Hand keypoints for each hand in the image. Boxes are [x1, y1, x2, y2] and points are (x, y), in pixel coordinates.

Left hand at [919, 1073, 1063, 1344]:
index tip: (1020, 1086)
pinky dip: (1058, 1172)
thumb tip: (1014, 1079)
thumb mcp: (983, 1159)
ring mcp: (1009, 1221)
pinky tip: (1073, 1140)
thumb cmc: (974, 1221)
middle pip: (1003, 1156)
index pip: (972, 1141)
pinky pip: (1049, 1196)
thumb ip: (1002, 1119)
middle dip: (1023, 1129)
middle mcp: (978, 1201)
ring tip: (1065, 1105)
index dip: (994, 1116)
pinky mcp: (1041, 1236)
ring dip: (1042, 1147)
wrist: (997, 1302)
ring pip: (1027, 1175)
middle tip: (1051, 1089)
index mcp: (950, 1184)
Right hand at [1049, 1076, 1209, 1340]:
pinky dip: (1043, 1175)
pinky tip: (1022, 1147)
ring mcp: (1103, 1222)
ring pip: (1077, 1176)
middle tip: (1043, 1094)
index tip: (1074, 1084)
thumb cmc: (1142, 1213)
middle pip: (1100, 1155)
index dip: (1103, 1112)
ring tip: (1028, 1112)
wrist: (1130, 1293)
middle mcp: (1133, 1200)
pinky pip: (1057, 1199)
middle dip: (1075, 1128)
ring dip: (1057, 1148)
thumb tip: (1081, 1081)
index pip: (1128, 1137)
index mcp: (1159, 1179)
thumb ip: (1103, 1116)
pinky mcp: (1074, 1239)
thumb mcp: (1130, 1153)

--

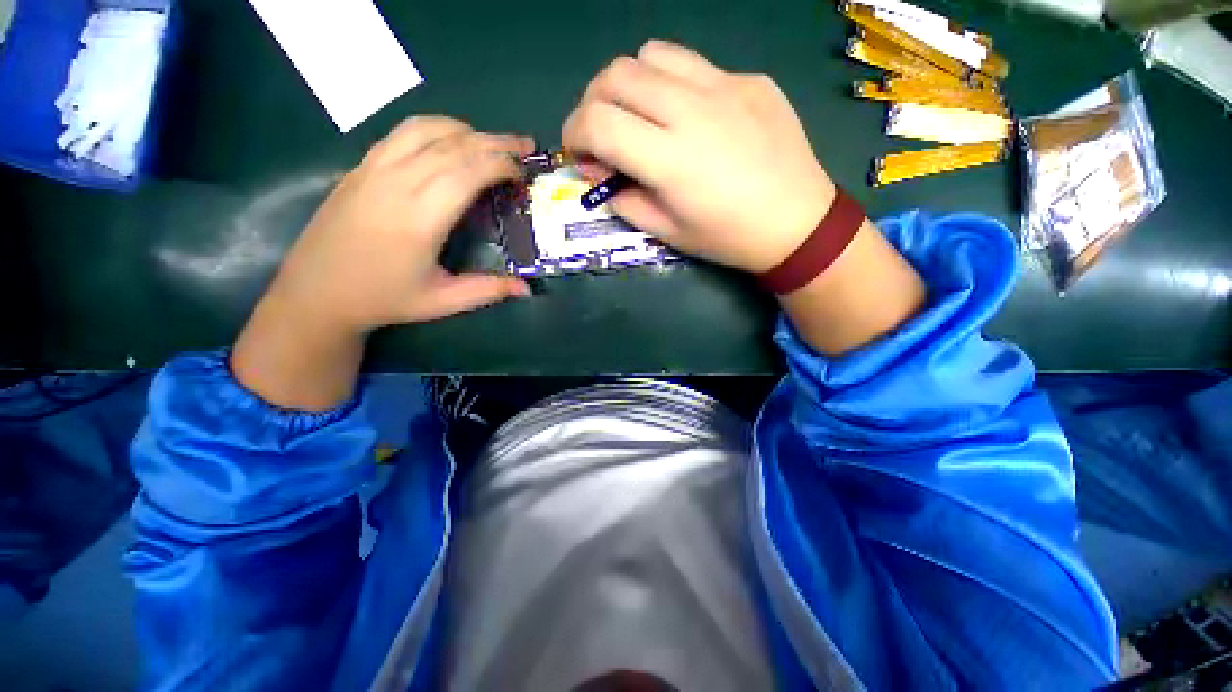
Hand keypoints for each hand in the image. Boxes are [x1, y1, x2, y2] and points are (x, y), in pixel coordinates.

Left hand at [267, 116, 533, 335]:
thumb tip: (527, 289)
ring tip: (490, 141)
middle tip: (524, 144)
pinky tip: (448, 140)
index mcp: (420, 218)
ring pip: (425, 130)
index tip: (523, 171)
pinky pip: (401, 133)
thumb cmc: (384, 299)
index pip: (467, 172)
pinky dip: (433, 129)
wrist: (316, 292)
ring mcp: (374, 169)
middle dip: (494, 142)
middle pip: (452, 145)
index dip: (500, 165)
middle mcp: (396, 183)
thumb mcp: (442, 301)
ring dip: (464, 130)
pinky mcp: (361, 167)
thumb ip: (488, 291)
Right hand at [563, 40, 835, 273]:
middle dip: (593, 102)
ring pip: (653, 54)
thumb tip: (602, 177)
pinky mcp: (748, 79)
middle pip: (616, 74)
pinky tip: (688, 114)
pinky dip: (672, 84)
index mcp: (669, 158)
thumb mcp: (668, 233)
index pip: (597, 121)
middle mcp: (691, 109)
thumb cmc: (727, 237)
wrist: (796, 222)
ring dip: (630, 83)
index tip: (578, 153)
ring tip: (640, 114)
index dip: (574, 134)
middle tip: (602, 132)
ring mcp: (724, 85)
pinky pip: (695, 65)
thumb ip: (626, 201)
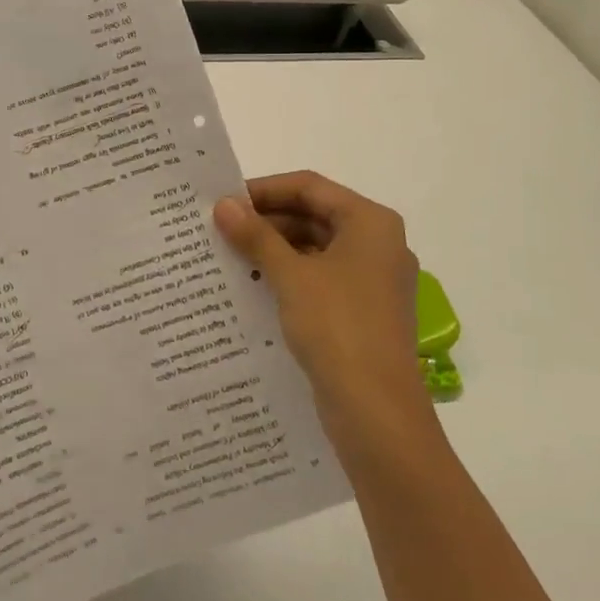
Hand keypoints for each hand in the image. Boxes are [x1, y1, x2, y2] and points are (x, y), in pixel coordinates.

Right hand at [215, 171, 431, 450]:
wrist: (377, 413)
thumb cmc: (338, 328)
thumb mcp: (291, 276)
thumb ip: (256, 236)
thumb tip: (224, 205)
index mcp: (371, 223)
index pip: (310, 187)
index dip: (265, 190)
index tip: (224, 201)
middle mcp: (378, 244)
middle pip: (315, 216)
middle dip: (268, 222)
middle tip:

Problem statement: Leave out every line above except those from the line with "middle pip: (1100, 1155)" up to and including the line with "thumb mcp: (1130, 1153)", and copy those exactly.

Response to this exercise:
middle pip: (1100, 1155)
index dip: (1103, 1112)
ring tip: (1028, 1112)
wrist: (1130, 1293)
middle mcp: (1133, 1200)
pinky pip: (1057, 1199)
middle dip: (1075, 1128)
ring dip: (1057, 1148)
thumb tip: (1081, 1081)
index pip: (1128, 1137)
index mcp: (1159, 1179)
thumb ip: (1103, 1116)
pinky mcp: (1074, 1239)
thumb mcp: (1130, 1153)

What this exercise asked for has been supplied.